We then received emails from several of the parks and next went on to phone interviews. This was again a challenge as we had interviewed individually, but never as a couple. We must have done okay as we had several offers to choose from. We decided to volunteer at Petrified Forest National Park.
When we arrived at the park, the staff and volunteers were very friendly and willing to train us. We will never forget our first scheduled day of work! In order to become familiar with the park, we were assigned to take a backcountry hike with volunteers, Connie and Gary Grube.
We were going on the Red Basin Clam Beds hike. This was a 9-mile backcountry hike with no trails. We were amazed at what we saw and what we learned. It was way out of our comfort zone, but we loved it. During the hike, we said, “Pinch us… can you believe we are doing this!”

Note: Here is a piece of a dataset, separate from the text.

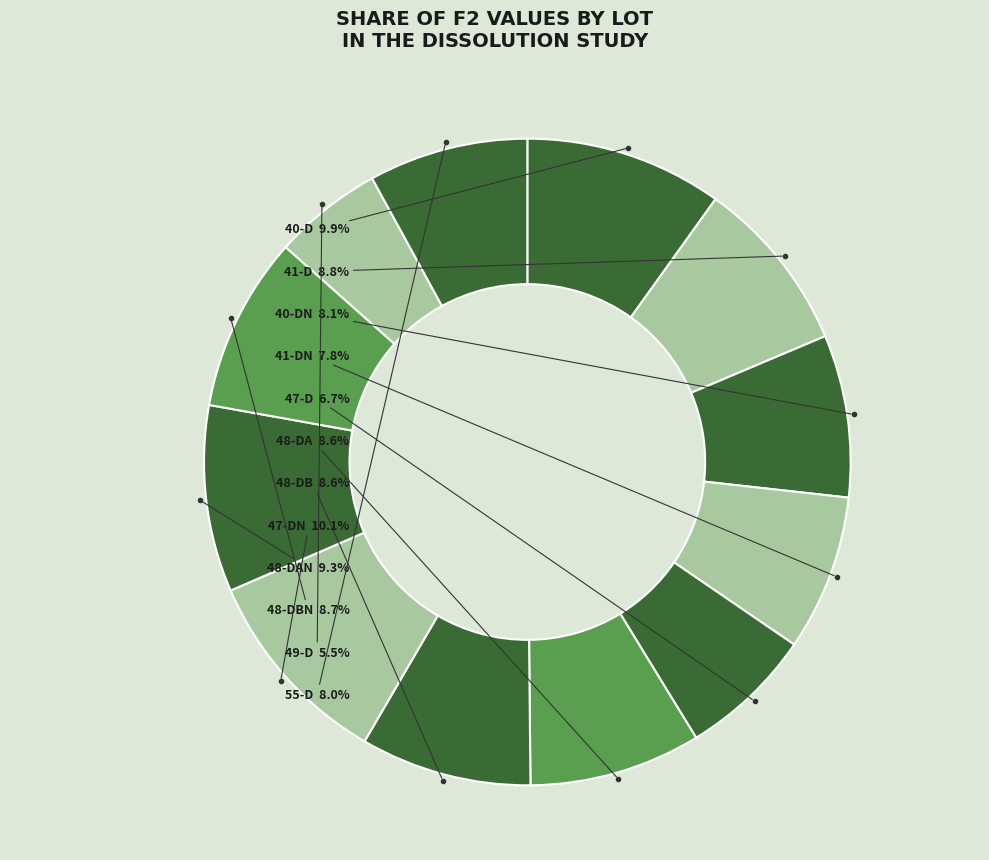

What percentage do 47-DN and 55-D together represent?

18.1%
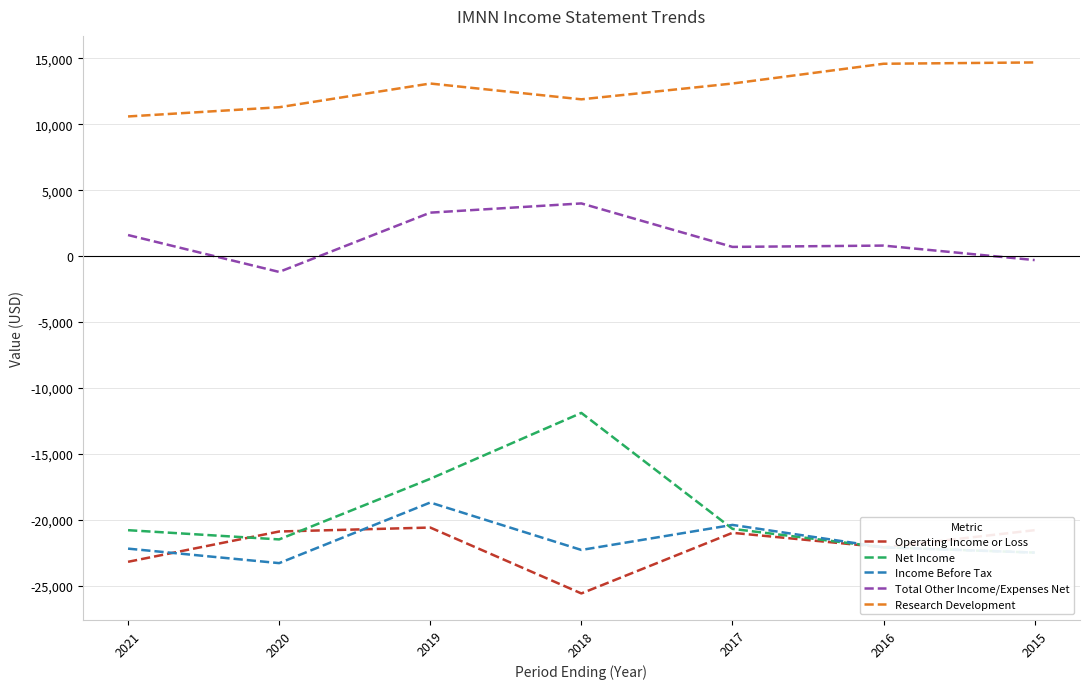

What is the approximate value of Income Before Tax at 2020, to the nearest 50?

-23300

The rest of that year we made sure to go on as many of these hikes as we could. The other thing we remember is how much fun it was to learn again. We would come back to the apartment and talk about what we learned each day. It was the first time we had the same learning experience together. The three months flew by and we decided to go back the next winter.

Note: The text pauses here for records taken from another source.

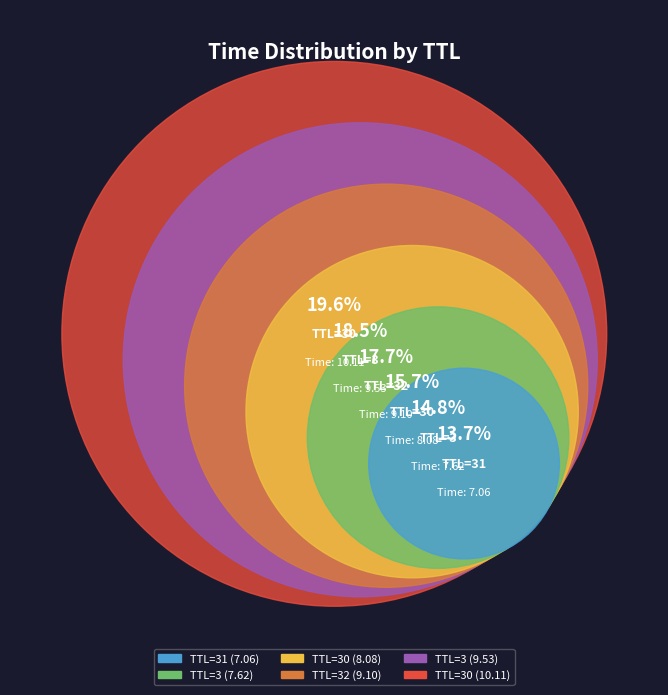

How many segments does this pie chart have?

6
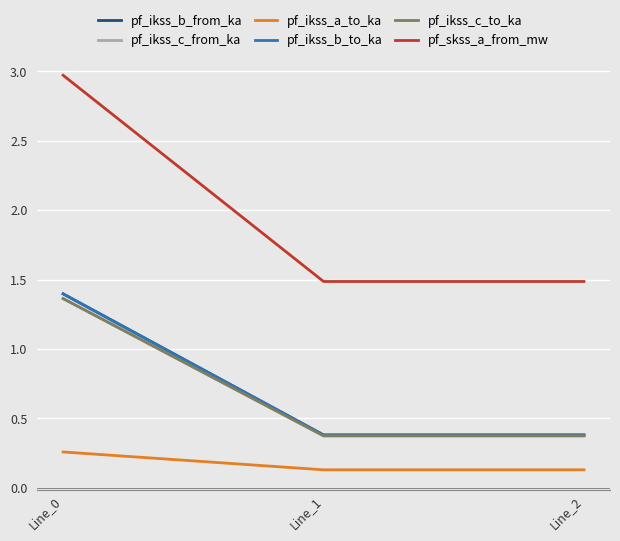

Between Line_1 and Line_0, which is larger?

Line_0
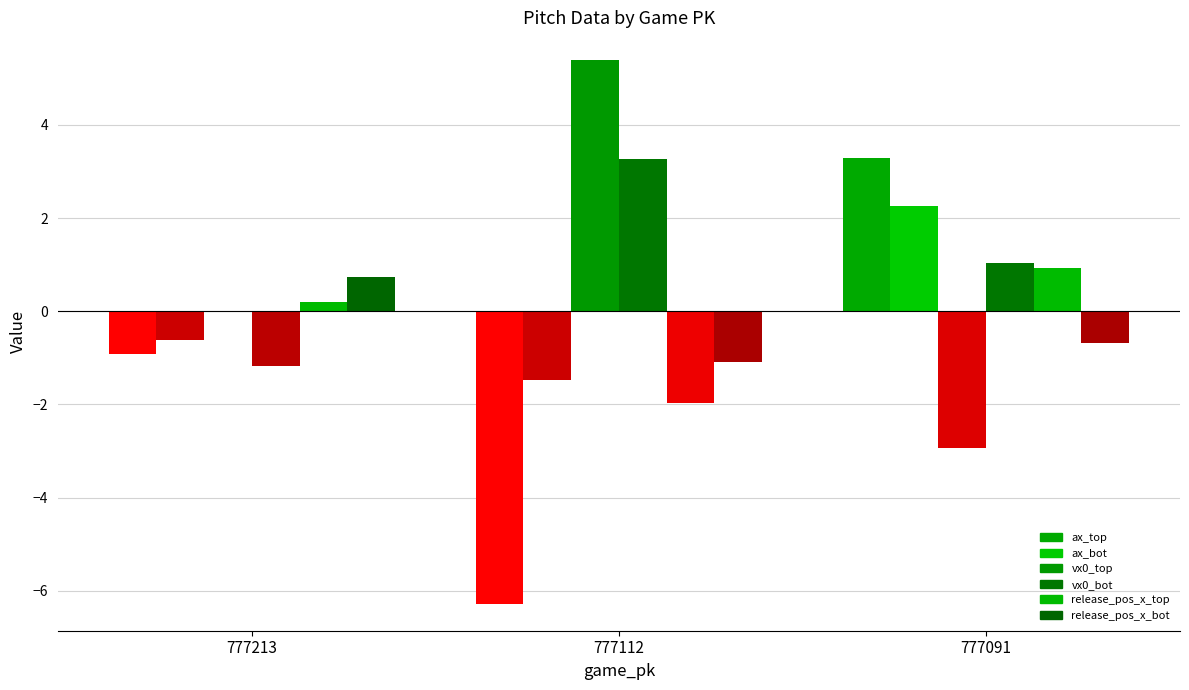

List the labels in order of ax_top value, largest first.

777091, 777213, 777112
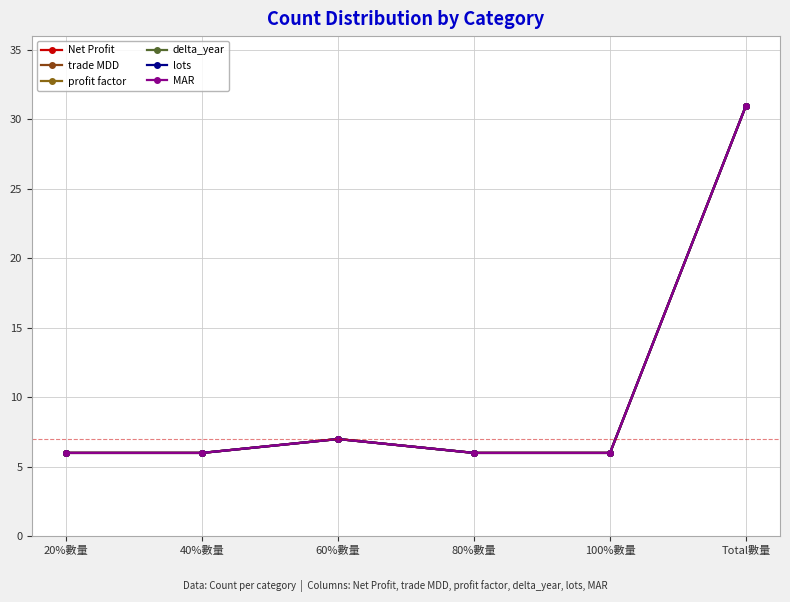

What is the label of the 2nd point from the right?

100%數量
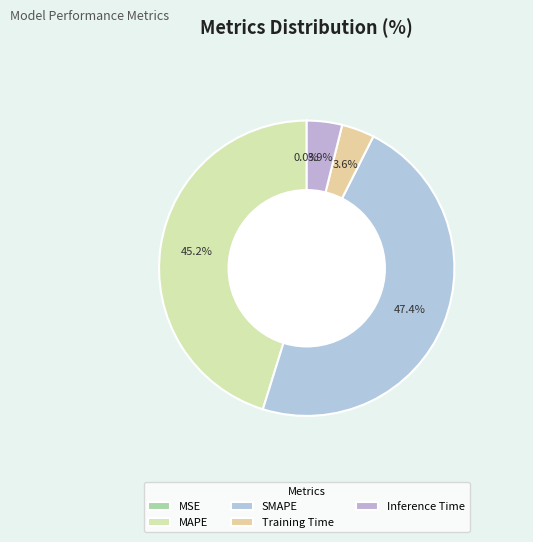

True or false: Inference Time accounts for 13% of the total.

False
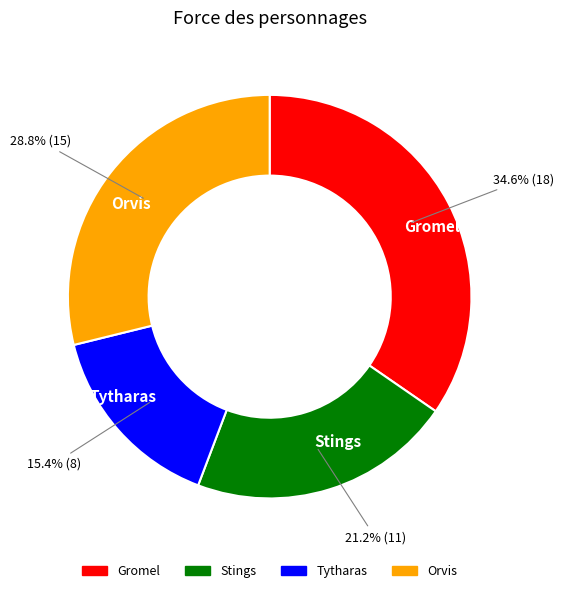

What portion of the pie excludes Gromel?

65.4%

The next year we went back and led the backcountry hikes with the help of Connie and Gary Grube. This was an amazing opportunity that we loved. We had backcountry hikes where you could find 220 million-year-old fossils. On other hikes, you could find ancient Puebloan petroglyphs and artifacts. Then the next hike you would discover the Civilian Conservation Corp’s work.
All hikes highlighted the natural beauty and geology of Petrified Forest National Park. We loved it so much that we stayed at Petrified Forest for a total of five winters. We did learn that it is cold at Petrified Forest National Park in the winter and can snow, but it is beautiful.

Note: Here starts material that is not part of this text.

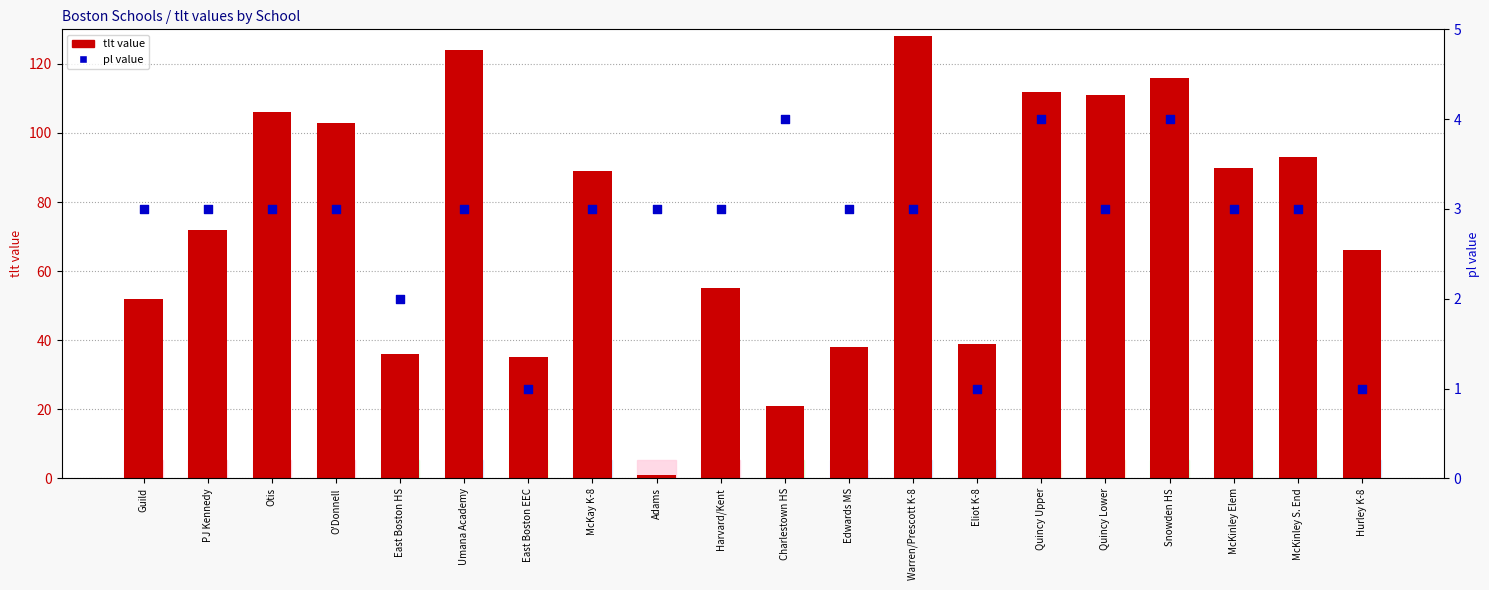

Is the value of tlt (total students?) at Quincy Lower greater than the value of pl (planning level) at PJ Kennedy?

Yes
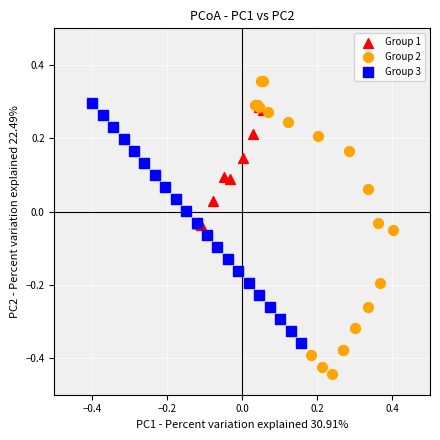

Which series has the widest spread of Y values?

Group 2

One of the things we fell in love with was sharing the park with others. Whether it was visitors to the park or friends from home, they learned that it is a very special place. Over our five volunteer seasons, we had over 50 friends from the Midwest come to visit.
We always asked those friends to become Junior Rangers. This is an amazing tool to learn about any National Park. The activity book is available at the visitor center or online. Once this started with our friends, we decided we would have annual Junior Ranger parties back home. Each year, I create a slideshow of their park adventures, lead them in taking the oath, and welcome stories to relive the friendship and remember the beauty of Petrified Forest National Park.
We absolutely loved our time at Petrified Forest. Volunteering at the park created a family of new friends. The park staff is amazing. The scientific work at the park is mind-blowing. The Paleontology group continues to discover new species of dinosaurs and reptiles. Backcountry hikes continue. The interpretation staff is very knowledgeable and ready to help. The volunteers are outstanding people that do their jobs for the love of the park. We have made lifetime friends volunteering at Petrified Forest.
We have moved on to volunteer in other National Parks. We have now worked at Death Valley National Park and Katmai National Park, but Petrified Forest National Park will always hold a special place in our hearts.
So to wrap this up, how might my story affect you? I challenge you to get involved in Petrified Forest National Park as I did. There are several ways to get involved.
- Look for volunteer opportunities.
- Take a guided backcountry hike in the park. www.nps.gov/pefo/planyourvisit/calendar.htm
- Explore the park on your own and share your discoveries with others.
- Complete the Junior Ranger activities. www.nps.gov/pefo/learn/kidsyouth/beajuniorranger.htm
- Get friends involved.
- Help our paleontology and interpretation departments by donating. www.friendsofpetrifiedforest.org/donate/ We are currently raising funds to purchase a full-duplex audio intercom system and a stereomicroscope. This will enhance the visitor’s experience with personal interaction at the demonstration lab.
I hope this inspires you and yours to get involved with Petrified Forest National Park.